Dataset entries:

>>>

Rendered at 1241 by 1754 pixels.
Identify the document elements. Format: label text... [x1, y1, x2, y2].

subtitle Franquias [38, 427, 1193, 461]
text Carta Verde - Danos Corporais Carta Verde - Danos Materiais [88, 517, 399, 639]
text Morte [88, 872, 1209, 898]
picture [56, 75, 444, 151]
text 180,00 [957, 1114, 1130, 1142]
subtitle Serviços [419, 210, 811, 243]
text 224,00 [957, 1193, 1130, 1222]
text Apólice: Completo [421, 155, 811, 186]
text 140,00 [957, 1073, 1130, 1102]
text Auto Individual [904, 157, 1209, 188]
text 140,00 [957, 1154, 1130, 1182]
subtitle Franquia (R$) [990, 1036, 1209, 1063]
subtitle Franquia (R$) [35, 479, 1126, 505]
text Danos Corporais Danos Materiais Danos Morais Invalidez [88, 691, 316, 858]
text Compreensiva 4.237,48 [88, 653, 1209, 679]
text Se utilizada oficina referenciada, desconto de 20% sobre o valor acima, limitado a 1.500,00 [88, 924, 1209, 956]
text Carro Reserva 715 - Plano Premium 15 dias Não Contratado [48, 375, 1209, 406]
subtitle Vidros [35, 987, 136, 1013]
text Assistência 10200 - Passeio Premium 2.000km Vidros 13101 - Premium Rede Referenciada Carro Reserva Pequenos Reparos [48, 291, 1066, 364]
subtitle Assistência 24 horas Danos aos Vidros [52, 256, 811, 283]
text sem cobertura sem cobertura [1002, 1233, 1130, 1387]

<<<
>>>

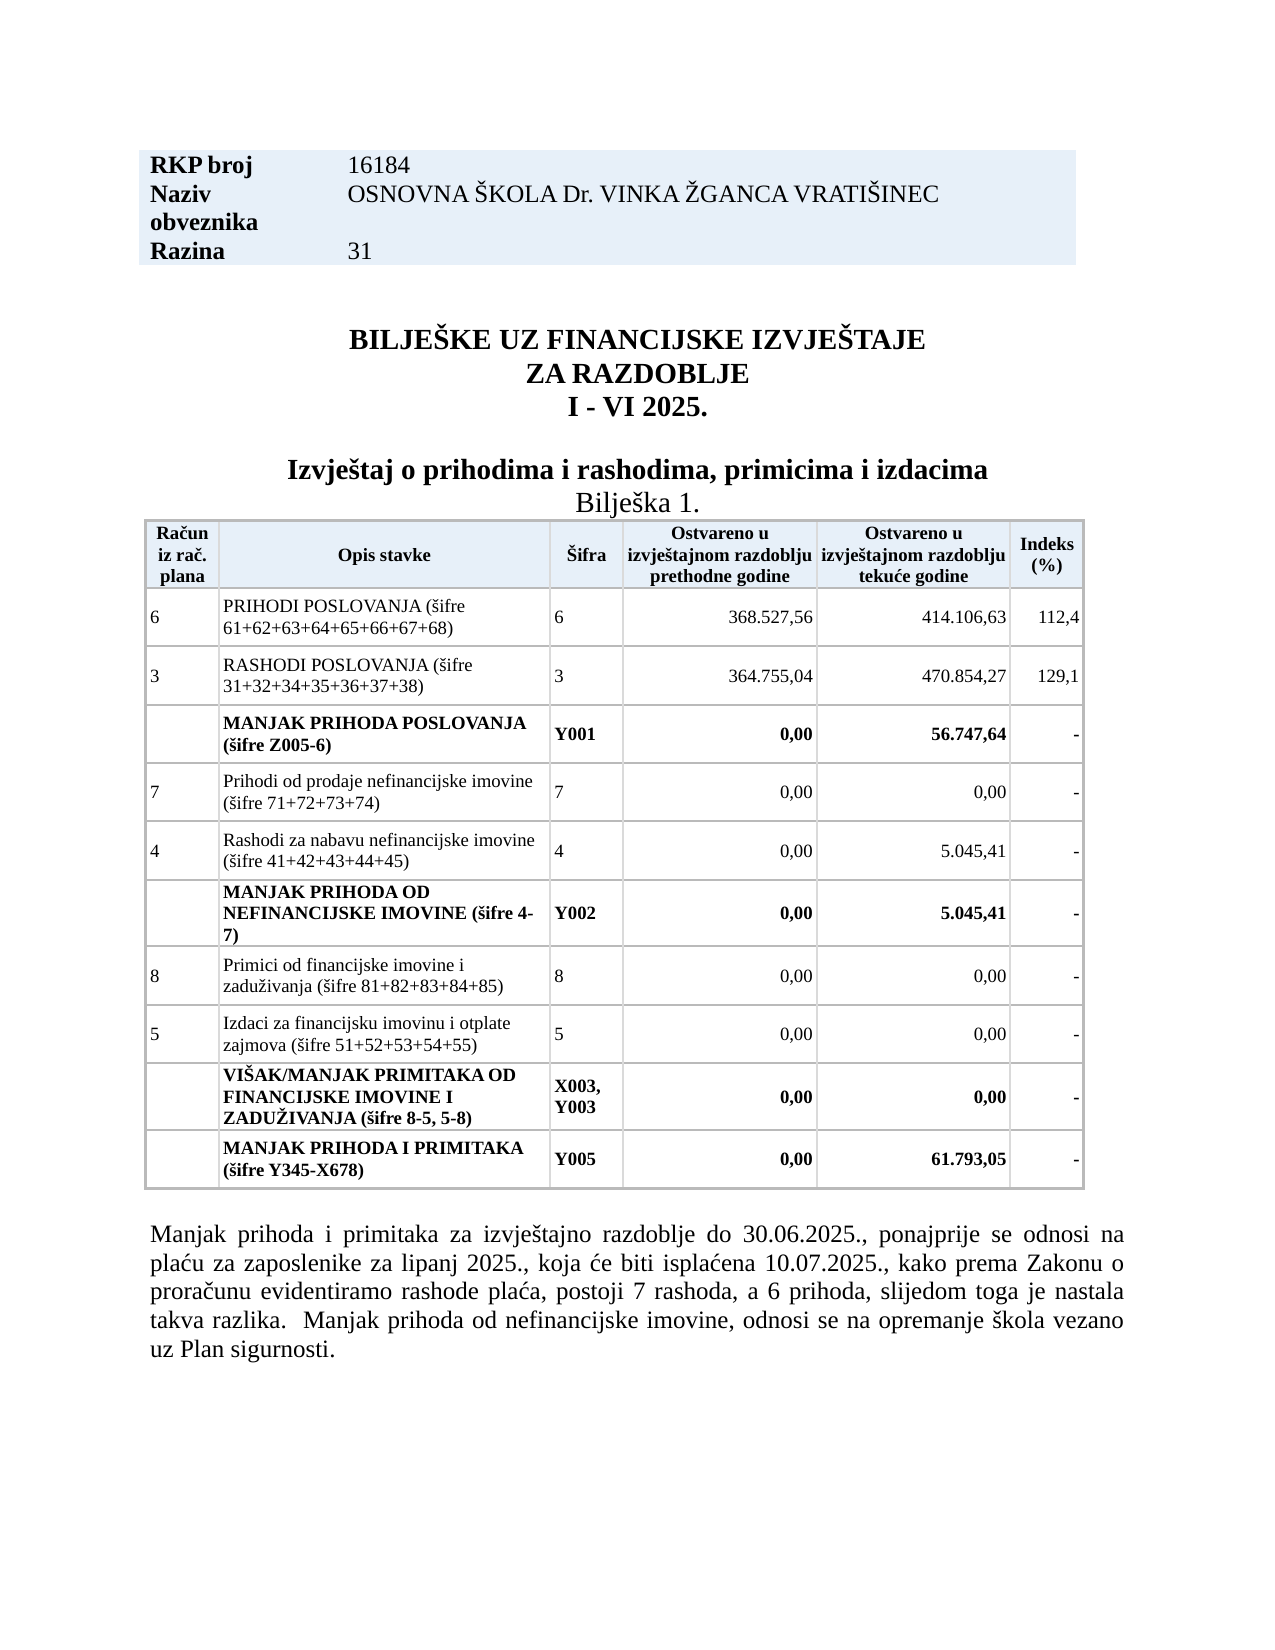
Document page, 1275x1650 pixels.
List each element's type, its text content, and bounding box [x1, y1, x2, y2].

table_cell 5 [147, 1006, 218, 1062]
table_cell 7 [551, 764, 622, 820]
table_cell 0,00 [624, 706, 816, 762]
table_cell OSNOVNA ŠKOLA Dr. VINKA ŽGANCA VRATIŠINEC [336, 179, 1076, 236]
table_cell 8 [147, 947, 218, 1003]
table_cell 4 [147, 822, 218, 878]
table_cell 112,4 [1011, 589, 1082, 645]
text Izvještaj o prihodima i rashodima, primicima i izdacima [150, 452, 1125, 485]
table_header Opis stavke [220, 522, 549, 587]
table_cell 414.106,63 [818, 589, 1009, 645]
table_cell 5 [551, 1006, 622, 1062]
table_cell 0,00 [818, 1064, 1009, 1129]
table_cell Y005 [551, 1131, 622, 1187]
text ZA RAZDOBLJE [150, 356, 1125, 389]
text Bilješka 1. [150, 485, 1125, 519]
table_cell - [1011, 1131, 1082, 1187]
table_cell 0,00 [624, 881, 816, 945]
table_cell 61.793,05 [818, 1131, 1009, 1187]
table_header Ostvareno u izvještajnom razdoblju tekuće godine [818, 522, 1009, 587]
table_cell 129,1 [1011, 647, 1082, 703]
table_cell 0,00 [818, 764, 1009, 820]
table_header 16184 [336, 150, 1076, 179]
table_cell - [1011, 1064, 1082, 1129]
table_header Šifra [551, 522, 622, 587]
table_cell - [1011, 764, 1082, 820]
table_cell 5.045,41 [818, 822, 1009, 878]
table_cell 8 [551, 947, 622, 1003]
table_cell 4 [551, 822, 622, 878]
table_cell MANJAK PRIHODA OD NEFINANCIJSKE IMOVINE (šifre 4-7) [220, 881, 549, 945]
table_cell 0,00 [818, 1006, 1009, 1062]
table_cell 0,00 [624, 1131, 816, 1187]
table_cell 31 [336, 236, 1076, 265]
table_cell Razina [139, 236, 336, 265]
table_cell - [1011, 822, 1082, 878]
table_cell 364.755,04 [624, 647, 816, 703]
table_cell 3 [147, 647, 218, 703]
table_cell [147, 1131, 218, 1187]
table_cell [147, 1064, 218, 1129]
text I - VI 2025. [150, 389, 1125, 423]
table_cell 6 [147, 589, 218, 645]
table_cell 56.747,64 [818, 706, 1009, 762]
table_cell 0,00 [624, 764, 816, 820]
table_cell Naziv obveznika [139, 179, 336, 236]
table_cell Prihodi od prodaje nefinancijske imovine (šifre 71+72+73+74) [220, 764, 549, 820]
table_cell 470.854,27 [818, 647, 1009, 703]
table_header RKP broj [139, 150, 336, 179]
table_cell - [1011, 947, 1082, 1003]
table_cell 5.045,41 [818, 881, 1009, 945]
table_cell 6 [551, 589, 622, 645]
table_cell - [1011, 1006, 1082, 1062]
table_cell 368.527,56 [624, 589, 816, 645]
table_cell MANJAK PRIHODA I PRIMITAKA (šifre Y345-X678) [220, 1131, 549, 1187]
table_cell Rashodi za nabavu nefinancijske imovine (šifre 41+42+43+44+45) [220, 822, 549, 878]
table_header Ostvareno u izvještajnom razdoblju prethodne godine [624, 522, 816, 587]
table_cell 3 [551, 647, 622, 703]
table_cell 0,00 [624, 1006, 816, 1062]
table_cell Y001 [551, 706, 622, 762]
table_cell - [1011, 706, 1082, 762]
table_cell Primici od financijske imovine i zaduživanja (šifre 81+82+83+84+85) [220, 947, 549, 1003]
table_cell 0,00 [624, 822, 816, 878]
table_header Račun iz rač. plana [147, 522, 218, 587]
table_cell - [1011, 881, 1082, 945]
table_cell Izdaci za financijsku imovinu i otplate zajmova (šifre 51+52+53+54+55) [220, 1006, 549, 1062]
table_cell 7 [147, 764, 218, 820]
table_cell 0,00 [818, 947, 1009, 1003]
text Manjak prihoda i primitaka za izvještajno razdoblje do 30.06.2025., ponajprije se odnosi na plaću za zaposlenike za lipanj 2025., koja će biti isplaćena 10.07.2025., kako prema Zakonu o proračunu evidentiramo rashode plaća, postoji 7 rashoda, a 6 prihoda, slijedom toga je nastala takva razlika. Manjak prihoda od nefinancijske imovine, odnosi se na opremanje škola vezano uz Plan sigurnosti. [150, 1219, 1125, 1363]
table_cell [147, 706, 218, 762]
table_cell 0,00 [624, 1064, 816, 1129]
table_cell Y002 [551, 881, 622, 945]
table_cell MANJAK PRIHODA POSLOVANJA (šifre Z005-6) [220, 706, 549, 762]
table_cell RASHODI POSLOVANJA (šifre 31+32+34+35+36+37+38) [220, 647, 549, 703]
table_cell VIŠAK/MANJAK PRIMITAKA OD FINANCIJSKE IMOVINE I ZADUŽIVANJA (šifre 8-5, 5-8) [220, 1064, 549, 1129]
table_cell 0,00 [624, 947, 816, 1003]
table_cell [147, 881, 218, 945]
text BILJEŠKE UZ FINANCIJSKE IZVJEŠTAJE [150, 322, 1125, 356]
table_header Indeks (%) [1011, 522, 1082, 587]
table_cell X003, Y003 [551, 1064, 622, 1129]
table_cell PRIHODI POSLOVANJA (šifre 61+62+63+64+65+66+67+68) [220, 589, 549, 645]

<<<

Instruction: Search the entries above for "razdoblju". Return every line that has it.

Output for this task:
table_header Ostvareno u izvještajnom razdoblju tekuće godine [818, 522, 1009, 587]
table_header Ostvareno u izvještajnom razdoblju prethodne godine [624, 522, 816, 587]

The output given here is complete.